### QUESTIONS TO ANSWER
A) In the dbcAMP study text below, translate the sentence "Adjusted p values were used to plot the heatmap." into Spanish.
B) Resume the dbcAMP study text below, starting right after its last sentence.

### PAGE TEXT
⁂

Transcriptomic and Proteomic Analyses Reveal Boosted Oxidative Phosphorylation in dbcAMP-Treated Cells

We then aimed to figure out the underlying mechanism of induced differentiation of GBM and, thus, assessed the effect of dbcAMP treatment on global gene expression patterns of the most sensitive cell line, DBTRG-05MG, at the transcriptome and proteome levels using RNA sequencing (RNA-seq) experiments and mass spectrometry (MS)/MS experiments separately. dbcAMP treatment time-dependently increased the number of differentially expressed genes from 689 at 6 hr to 2,046 at 48 hr at the mRNA level (Figure 2A). Notably, cell cycle-related genes (the GO:0022402 gene set) were mostly downregulated, whereas glioma-suppressing genes previously derived from The Cancer Genome Atlas Glioblastoma Multiforme (TCGA-GBM) data (Dong et al., 2010) were largely upregulated (Figure 2B).

Figure 2

Transcriptome and Proteomics Profiles Reveal Enhanced Oxidative Metabolism in dbcAMP-Treated Cells

(A) Log ratio-average (M-A) plots showing changes in gene expression at 6, 12, 24, and 48 hr. The numbers indicate the number of changed genes with fold changes > 2 (red) or < 0.5 (green). Fold change was calculated by dividing the gene expression at the specific time point by that of the control.

(B) Expression changes in cell cycle-related genes (left) and glioma-suppressing genes (right). The gene expression comparison between 0 hr and 48 hr was plotted. Log2-normalized gene counts at 0 and 48 hr were used. The upper and lower lines along the diagonal indicate a 2-fold increase or decrease. Upregulated genes are shown in red, and downregulated genes are shown in green.

(C) A gene set enrichment analysis of transcriptome data was performed by comparing four different time points (6, 12, 24, and 48 h) with the control. Metabolic pathways and mitochondrion-related terms were enriched. Adjusted p values were used to plot the heatmap. Hierarchical clustering analysis was performed. Left: the clustering of significance of all ingenuity pathways. Most sensitive pathways are highlighted at the right.

(D) Gene set enrichment analysis of proteomics data performed by comparing the 48-hr time point with the control. Adjusted p values are shown in the bar chart. Red trace lines indicate adjusted p = 0.05.

(E) Heatmap of the expression level of oxidative phosphorylation genes. Z scores were used. High expression is shown in red, and low expression is shown in green.

⁂

### MATERIAL SUPPLIED

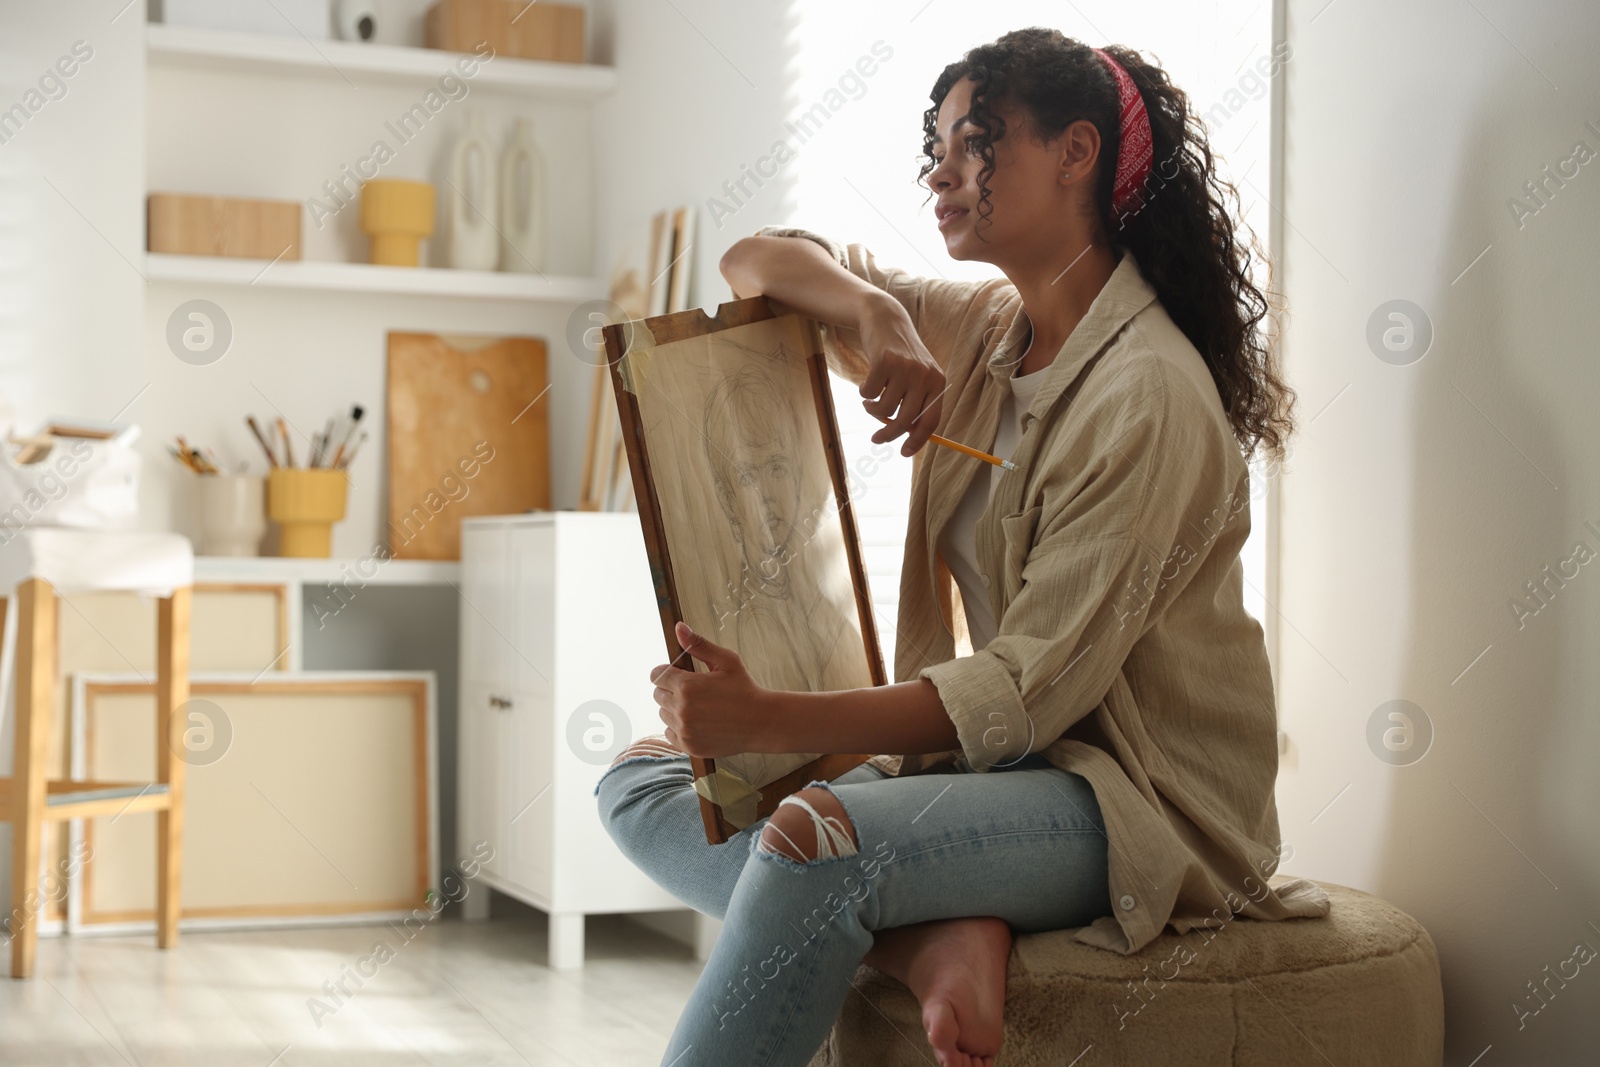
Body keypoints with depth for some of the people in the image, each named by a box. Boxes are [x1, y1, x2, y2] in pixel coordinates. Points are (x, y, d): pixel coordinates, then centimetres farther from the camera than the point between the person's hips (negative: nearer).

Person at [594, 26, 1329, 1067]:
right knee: (641, 780, -1)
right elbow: (755, 263, 10)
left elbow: (1032, 688, -22)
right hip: (996, 755, 9)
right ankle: (935, 940, -20)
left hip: (1145, 794, -9)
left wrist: (769, 720, -30)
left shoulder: (1150, 396, -18)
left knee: (813, 834, -34)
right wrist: (873, 310, -13)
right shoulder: (976, 329, 7)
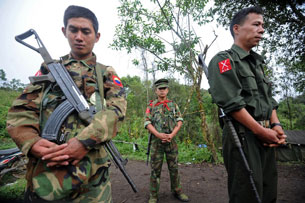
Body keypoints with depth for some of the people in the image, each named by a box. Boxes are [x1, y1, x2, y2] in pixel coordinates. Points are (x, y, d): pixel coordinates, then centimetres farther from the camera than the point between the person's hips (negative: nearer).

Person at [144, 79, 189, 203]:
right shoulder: (151, 106, 4)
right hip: (156, 141, -2)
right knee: (155, 169, 4)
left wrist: (172, 134, -13)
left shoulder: (173, 105, 9)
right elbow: (147, 123, -4)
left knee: (174, 168, 11)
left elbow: (179, 121, 3)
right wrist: (158, 134, -18)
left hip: (171, 141, 2)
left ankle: (177, 191, 29)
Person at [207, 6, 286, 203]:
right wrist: (261, 130, -14)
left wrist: (276, 125, 2)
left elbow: (269, 98, 19)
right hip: (242, 136, -8)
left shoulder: (258, 63, 21)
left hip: (265, 136, 9)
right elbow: (231, 102, -18)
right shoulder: (224, 60, -7)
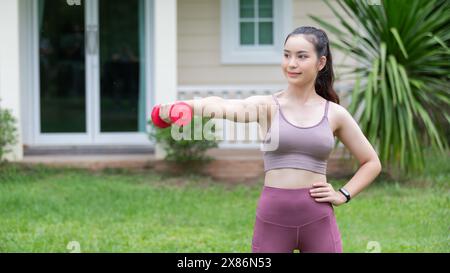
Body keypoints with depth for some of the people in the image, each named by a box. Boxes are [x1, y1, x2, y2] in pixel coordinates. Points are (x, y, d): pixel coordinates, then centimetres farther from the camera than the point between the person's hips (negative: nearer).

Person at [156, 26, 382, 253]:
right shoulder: (267, 106, -2)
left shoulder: (334, 114, 5)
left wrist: (343, 195, 2)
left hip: (318, 219, 1)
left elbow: (371, 163, 17)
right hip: (272, 218, -1)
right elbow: (223, 107, -25)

⁂

### RESPONSES TO THE TASKS
A) Se usaron valores p ajustados para trazar el mapa de calor.

B)
To determine the effect of transcriptomic and proteomic changes on biological functions and pathways, we performed gene set enrichment analysis (GSEA). From the RNA-seq data, we found significant differences between the induced differentiated cells and their parental GBM cells in multiple metabolism-related pathways, especially ones relating to mitochondrial dysfunction, oxidative phosphorylation, and ubiquinone biosynthesis, over time (Figure 2C). Meanwhile, the top 20 proteomic-enriched pathways were also related to mitochondrion dysfunction, including the tricarboxylic acid (TCA) cycle, oxidative phosphorylation, and other metabolism-related pathways, in accordance with the transcriptomic analysis (Figure 2D). The heatmap of gene expression relating to oxidative phosphorylation indicates that large-scale upregulation started at 12 hr and was maintained until 48 hr (Figure 2E). Taken together, these results indicate that progressive and large-scale changes in gene expression clustered in metabolism-related pathways following cAMP signal activation, suggesting that dbcAMP-induced GBM cell differentiation is associated with a switch of metabolic state.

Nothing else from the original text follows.